I find it more helpful to have reference lines drawn at the edge of the rule book strike zone rather than the edge of the plate. Since Pitch Fx gives the location of the center of the ball as it passes the front of the plate and a strike is any part of the ball passing over the plate half of the diameter of the ball should be added to the edge; .83 feet instead of .70 feet.

I can enlarge the graphs that are presented individually so they are readable, but the graphs that are presented in groups are still not readable after enlargement. This is probably an artifact of my very old computer, but it is a significant obstacle to understanding if it is also happening to others. In general I find your graphs confusing because of the multitude of lines on each one. Max’s article drives home each of his points by having a separate graph for each with no more than two lines.

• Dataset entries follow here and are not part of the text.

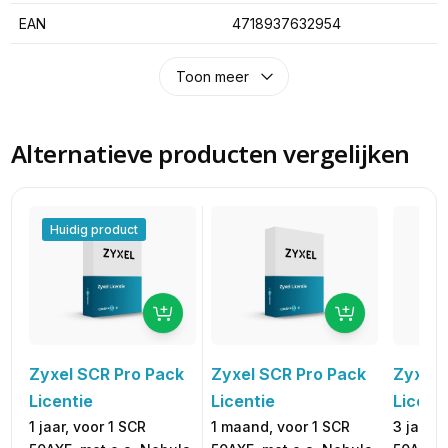
EAN
4718937632954
Toon meer
Alternatieve producten vergelijken
Huidig product
Zyxel SCR Pro Pack
Zyxel SCR Pro Pack
Zyxel 
Licentie
Licentie
Licent
1 jaar, voor 1 SCR
1 maand, voor 1 SCR
3 jaar, 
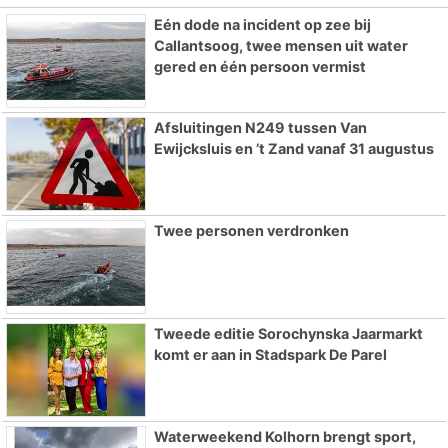
Eén dode na incident op zee bij
Callantsoog, twee mensen uit water
gered en één persoon vermist
Afsluitingen N249 tussen Van
Ewijcksluis en ’t Zand vanaf 31 augustus
Twee personen verdronken
Tweede editie Sorochynska Jaarmarkt
komt er aan in Stadspark De Parel
Waterweekend Kolhorn brengt sport,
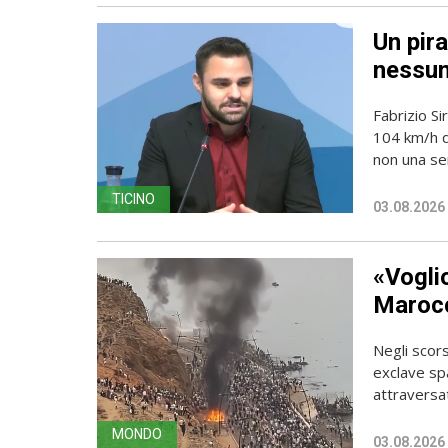
Un pira
nessun
Fabrizio Si
104 km/h do
non una sem
TICINO
03.08.2026
«Vogli
Marocc
Negli scors
exclave spa
attraversato
MONDO
03.08.2026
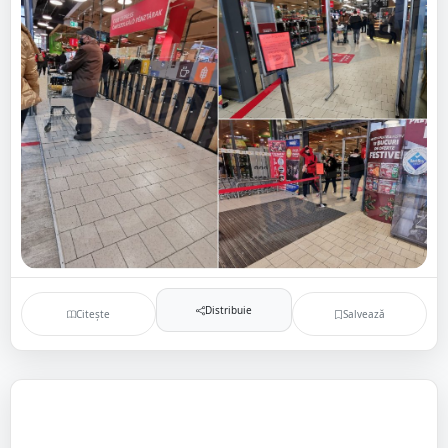
Distribuie
Citește
Salvează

Max in the first graph of his presentation showed the significant differences in pitches throw to the same locations by same and opposite handed pitchers. this particularly important when you are looking at specific pitch types. But you have made no note of it in your post.

Not limiting your pitches to those that are located within the strike zone vertically lessens the impact of their differences in horizontal location. Some of the lack of significance that you found can be attributed to this and the aforementioned lack of discrimination between same and opposite handed pitchers.

Eli BP
6 years ago
Reply to  Peter Jensen

Thanks for the feedback Peter. First time article, we’ll work out the kinks moving forward. In future articles with complex visualizations, we’ll either break them down a little, or post a Tableau public to make them more accessible.

I looked at this within the strike zone as well, and while this did change the impact, the shape of the curves were exactly the same (called strikes moved up, called balls moved down, etc). Handedness was also not too significantly different, though it would have been interesting to show the cross-section of same vs. different for the various curves. What I was going for was more to illuminate the dynamic effects of count, location and pitcher to outcomes and how they all follow very distinct curves.